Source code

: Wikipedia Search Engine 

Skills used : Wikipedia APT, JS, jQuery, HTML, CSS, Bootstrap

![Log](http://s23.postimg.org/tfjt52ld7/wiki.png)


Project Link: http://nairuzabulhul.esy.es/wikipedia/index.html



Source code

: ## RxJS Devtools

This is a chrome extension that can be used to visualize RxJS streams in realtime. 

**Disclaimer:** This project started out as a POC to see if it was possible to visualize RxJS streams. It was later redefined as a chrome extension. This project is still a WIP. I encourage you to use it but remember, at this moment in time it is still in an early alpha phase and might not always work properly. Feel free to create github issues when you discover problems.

- - - -

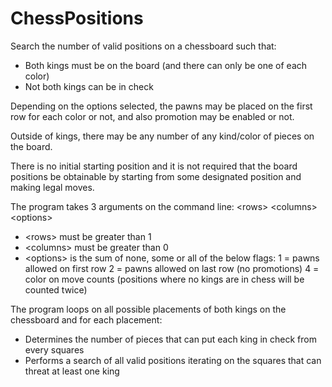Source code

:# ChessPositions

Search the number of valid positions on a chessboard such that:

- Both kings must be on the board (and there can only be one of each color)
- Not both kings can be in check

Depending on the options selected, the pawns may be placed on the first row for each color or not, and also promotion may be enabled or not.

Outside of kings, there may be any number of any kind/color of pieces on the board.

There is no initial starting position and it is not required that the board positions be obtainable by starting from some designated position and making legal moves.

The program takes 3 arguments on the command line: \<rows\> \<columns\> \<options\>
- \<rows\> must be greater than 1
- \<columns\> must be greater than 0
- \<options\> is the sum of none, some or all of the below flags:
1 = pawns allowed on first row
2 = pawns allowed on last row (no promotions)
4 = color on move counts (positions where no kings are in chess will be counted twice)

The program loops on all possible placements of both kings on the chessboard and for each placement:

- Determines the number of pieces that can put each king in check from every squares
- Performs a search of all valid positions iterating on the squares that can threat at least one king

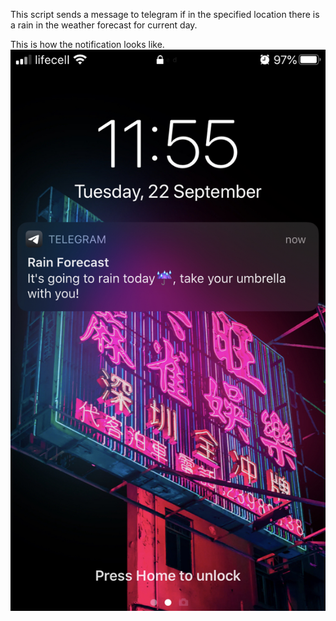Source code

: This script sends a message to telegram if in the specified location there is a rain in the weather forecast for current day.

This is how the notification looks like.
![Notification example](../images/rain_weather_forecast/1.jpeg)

- - - -

*WHAT TO WORK ON*. Copy the lines above exactly, beginning at the line that has "Skills used : Wikipedia" and stopping after the line that has "you discover problems.", and omit the rest.

*SOLVED EXERCISE*.
Skills used : Wikipedia APT, JS, jQuery, HTML, CSS, Bootstrap

![Log](http://s23.postimg.org/tfjt52ld7/wiki.png)


Project Link: http://nairuzabulhul.esy.es/wikipedia/index.html



Source code

: ## RxJS Devtools

This is a chrome extension that can be used to visualize RxJS streams in realtime. 

**Disclaimer:** This project started out as a POC to see if it was possible to visualize RxJS streams. It was later redefined as a chrome extension. This project is still a WIP. I encourage you to use it but remember, at this moment in time it is still in an early alpha phase and might not always work properly. Feel free to create github issues when you discover problems.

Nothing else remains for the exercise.